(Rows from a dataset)
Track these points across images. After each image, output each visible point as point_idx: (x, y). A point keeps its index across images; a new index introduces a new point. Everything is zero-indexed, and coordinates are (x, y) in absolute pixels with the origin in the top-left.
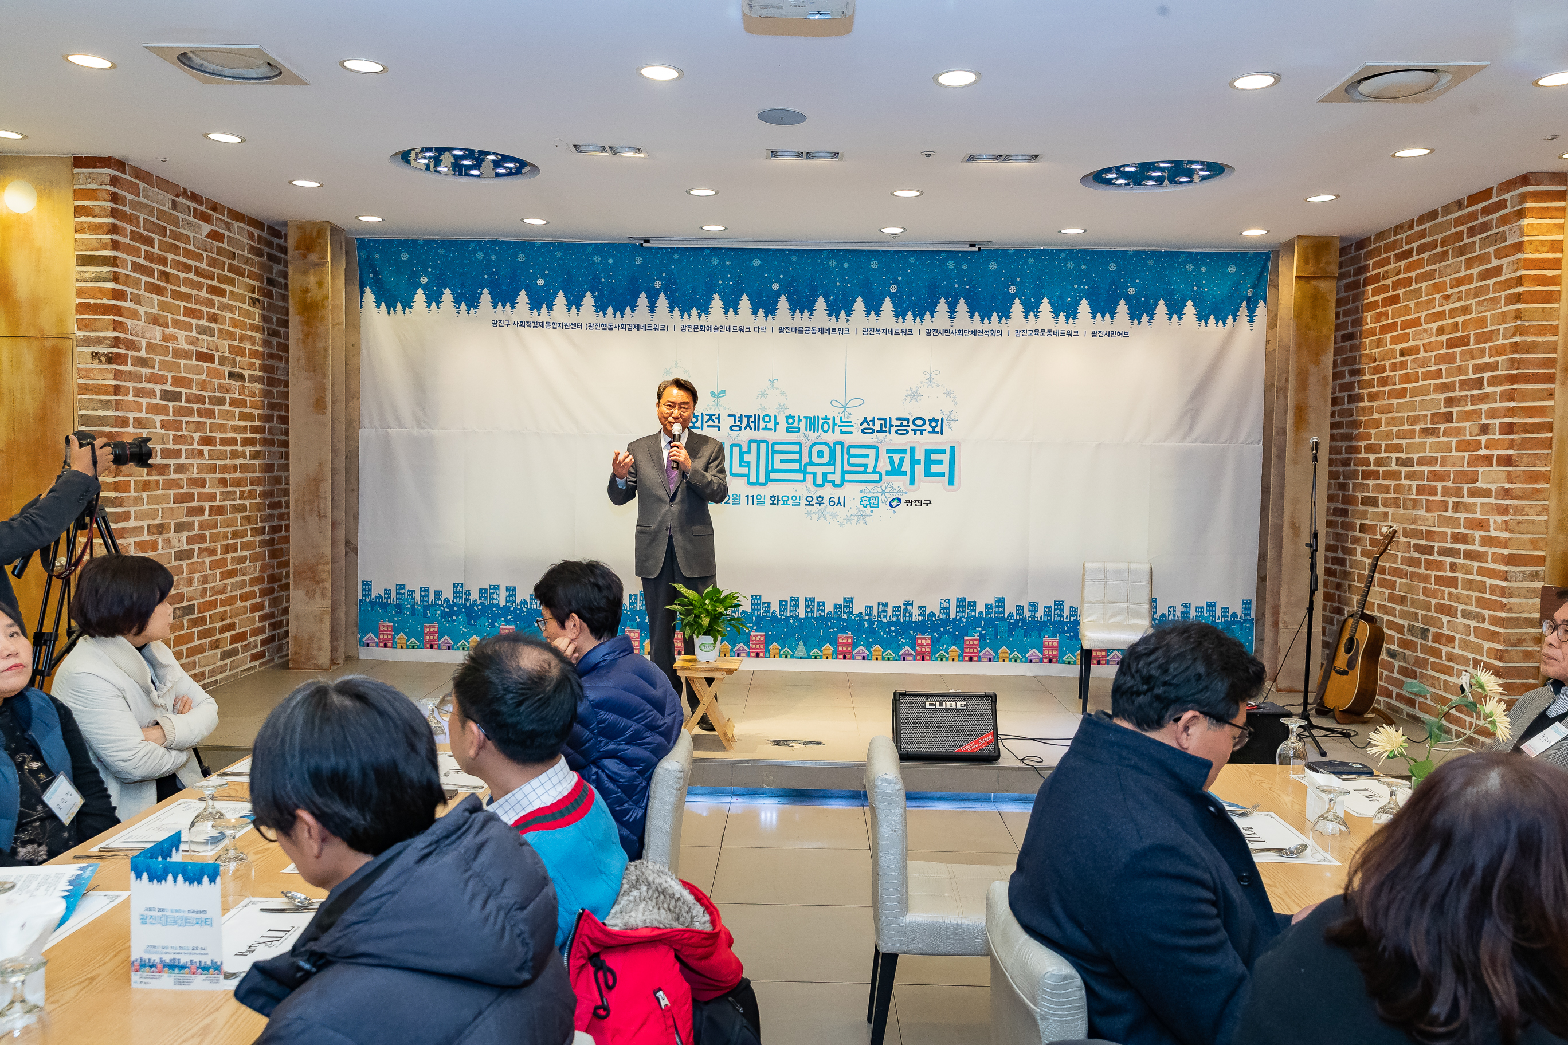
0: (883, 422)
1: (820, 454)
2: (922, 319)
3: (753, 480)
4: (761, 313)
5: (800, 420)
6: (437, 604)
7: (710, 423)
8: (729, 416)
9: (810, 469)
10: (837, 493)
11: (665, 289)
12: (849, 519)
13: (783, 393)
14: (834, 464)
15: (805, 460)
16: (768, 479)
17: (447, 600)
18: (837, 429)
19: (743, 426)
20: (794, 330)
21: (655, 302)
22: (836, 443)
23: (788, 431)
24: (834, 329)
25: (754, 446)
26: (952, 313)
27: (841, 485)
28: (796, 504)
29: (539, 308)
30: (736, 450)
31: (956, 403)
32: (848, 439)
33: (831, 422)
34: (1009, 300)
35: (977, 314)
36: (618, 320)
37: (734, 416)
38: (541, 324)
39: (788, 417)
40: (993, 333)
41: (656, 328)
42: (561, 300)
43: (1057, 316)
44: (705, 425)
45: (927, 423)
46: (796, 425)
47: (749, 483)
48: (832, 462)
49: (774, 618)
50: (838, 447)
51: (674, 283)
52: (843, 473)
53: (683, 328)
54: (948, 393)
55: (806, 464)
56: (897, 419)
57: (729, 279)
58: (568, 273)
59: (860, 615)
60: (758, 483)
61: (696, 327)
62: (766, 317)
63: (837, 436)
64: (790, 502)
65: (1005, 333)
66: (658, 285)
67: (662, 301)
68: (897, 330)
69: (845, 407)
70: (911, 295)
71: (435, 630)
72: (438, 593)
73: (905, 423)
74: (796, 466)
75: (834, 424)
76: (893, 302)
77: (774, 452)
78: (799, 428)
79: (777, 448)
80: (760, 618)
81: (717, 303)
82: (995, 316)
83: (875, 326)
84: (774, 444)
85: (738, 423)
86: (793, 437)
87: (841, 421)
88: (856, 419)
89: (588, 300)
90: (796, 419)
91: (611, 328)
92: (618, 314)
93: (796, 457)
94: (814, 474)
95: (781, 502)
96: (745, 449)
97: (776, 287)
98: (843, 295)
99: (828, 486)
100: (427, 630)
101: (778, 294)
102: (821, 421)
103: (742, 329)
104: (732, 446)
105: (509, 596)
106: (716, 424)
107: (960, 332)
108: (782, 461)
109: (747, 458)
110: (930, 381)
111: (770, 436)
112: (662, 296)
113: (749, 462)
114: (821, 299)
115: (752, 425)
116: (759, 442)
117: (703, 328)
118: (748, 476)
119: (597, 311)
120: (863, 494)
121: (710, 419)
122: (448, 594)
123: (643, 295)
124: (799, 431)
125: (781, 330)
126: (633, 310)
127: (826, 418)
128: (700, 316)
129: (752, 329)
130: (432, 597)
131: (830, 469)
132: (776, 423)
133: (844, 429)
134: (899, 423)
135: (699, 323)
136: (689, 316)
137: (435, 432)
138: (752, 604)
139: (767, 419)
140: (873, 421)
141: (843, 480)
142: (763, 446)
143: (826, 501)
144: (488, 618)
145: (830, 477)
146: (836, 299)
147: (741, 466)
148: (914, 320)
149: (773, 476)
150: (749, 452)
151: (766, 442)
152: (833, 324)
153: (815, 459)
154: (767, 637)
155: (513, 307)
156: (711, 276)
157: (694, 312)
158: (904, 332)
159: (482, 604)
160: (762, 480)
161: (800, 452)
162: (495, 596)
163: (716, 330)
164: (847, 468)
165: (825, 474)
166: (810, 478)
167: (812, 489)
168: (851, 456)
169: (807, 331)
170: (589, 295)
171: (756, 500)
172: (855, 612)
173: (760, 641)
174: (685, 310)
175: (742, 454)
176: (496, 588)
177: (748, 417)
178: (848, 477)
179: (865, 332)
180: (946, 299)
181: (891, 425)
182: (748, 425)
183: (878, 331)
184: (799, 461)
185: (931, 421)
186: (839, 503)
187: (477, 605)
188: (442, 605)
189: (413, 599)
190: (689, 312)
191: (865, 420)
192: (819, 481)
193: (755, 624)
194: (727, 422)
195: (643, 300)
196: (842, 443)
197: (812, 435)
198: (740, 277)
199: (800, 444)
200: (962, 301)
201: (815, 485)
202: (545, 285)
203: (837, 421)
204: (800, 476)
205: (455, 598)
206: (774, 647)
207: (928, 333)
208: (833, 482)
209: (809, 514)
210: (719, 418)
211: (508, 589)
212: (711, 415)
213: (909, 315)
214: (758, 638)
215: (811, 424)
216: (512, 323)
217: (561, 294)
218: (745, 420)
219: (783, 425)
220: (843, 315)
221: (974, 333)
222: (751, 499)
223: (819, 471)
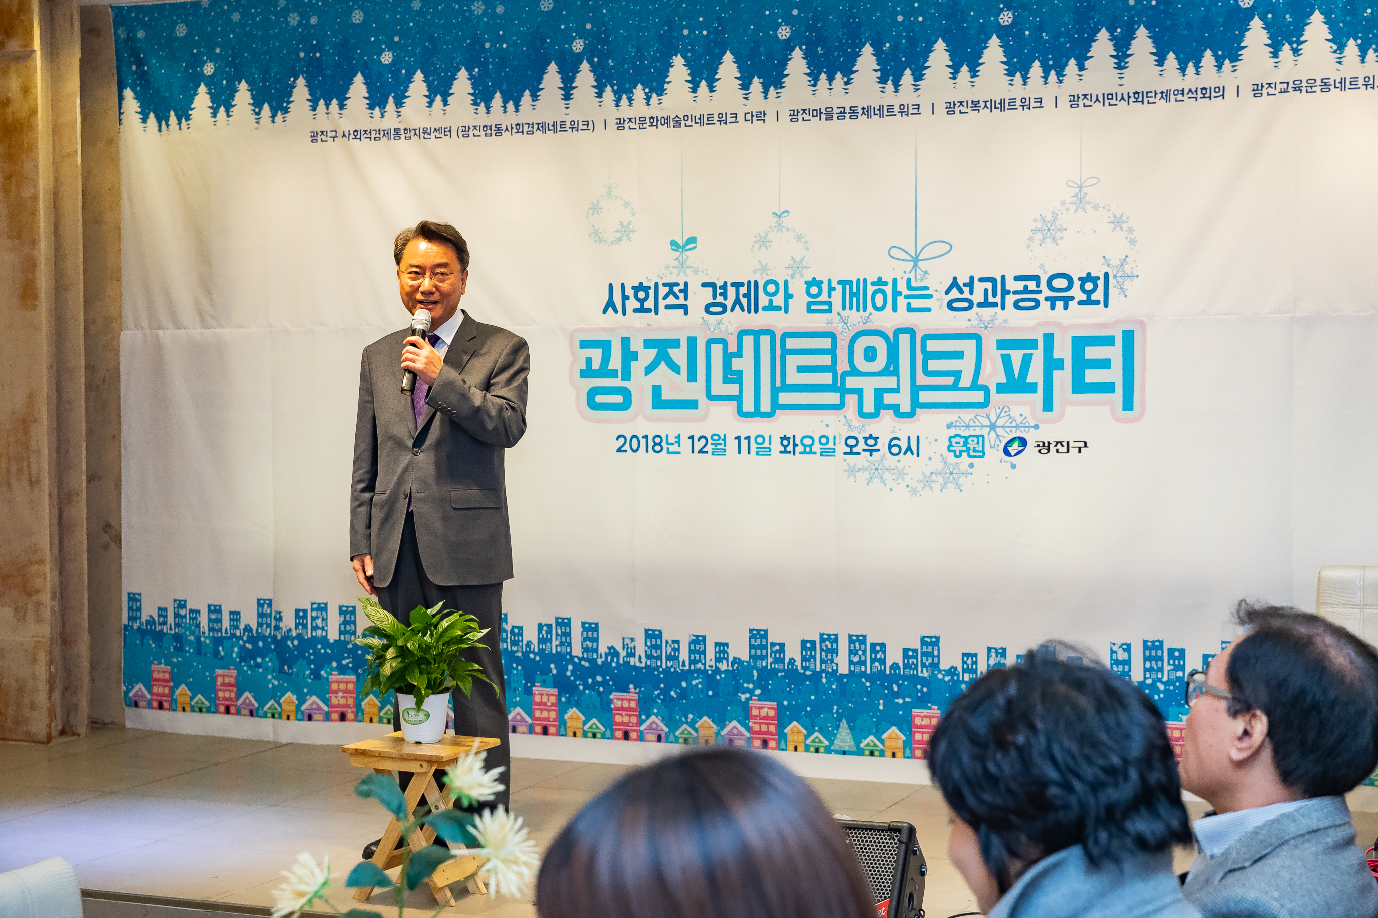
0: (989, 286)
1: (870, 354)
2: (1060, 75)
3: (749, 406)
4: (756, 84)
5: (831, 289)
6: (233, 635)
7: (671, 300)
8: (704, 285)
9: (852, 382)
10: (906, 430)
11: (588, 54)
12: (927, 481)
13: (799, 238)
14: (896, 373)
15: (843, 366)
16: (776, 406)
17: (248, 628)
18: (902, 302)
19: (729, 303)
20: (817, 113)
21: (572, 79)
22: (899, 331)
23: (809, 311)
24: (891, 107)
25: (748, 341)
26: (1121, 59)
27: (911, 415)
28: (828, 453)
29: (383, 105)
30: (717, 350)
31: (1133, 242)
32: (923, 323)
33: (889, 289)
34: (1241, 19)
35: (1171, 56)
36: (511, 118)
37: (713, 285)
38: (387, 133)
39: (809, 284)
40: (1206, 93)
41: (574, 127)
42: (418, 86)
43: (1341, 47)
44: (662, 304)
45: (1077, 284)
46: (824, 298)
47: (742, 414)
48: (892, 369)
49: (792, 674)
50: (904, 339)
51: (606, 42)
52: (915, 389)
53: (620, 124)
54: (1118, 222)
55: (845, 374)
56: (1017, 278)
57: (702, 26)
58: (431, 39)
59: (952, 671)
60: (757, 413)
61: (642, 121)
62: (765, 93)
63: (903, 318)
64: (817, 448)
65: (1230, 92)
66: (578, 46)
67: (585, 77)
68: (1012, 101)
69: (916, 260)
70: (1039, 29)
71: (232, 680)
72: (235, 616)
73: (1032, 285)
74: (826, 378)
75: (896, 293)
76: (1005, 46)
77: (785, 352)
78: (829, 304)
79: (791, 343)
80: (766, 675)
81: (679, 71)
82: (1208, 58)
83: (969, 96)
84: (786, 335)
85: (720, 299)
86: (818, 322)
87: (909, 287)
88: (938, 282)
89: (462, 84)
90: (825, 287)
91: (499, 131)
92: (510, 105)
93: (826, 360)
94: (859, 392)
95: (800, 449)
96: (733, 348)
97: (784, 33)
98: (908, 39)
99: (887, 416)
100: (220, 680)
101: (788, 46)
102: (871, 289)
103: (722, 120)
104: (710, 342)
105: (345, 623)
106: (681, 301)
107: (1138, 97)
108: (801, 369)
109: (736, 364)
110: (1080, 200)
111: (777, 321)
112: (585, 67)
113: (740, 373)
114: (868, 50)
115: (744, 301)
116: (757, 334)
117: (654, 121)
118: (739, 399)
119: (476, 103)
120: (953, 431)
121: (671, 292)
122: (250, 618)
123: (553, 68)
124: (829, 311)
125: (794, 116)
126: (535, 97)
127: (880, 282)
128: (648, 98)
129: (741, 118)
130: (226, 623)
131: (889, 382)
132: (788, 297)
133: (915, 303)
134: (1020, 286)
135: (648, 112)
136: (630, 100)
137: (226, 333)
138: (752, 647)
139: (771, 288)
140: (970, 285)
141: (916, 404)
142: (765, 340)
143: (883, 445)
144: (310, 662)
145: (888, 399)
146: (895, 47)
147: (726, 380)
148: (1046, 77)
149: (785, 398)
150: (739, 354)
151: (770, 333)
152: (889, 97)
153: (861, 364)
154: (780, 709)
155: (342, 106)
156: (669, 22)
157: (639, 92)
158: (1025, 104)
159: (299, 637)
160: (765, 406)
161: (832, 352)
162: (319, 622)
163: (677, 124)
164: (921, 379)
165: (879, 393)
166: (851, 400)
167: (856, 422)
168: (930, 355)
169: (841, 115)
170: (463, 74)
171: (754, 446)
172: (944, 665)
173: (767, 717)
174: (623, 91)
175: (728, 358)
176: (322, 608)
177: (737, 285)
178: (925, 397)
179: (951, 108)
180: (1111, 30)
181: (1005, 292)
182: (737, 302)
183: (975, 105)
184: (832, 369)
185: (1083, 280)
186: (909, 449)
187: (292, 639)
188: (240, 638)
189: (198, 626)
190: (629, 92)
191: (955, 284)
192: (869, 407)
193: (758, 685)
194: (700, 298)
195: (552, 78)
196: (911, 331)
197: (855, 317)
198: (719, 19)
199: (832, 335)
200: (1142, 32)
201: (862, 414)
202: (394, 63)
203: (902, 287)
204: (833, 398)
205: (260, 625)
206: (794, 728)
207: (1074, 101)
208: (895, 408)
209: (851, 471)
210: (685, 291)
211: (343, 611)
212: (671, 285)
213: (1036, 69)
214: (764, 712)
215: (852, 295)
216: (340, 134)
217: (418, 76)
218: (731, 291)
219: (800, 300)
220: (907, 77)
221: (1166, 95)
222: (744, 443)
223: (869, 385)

### WHAT YOU NEED TO DO
Please print everything from the start of the rows down to and including the line containing "31: (956, 403)". Leave out the pictures.

### ANSWER FOR THIS EXERCISE
Track these points across images. After each image, output each visible point as point_idx: (x, y). A point keeps its index across images; a new index introduces a new point. Everything is zero-indexed, and coordinates are (x, y) in absolute pixels with the origin in the top-left.
0: (883, 422)
1: (820, 454)
2: (922, 319)
3: (753, 480)
4: (761, 313)
5: (800, 420)
6: (437, 604)
7: (710, 423)
8: (729, 416)
9: (810, 469)
10: (837, 493)
11: (665, 289)
12: (849, 519)
13: (783, 393)
14: (834, 464)
15: (805, 460)
16: (768, 479)
17: (447, 600)
18: (837, 429)
19: (743, 426)
20: (794, 330)
21: (655, 302)
22: (836, 443)
23: (788, 431)
24: (834, 329)
25: (754, 446)
26: (952, 313)
27: (841, 485)
28: (796, 504)
29: (539, 308)
30: (736, 450)
31: (956, 403)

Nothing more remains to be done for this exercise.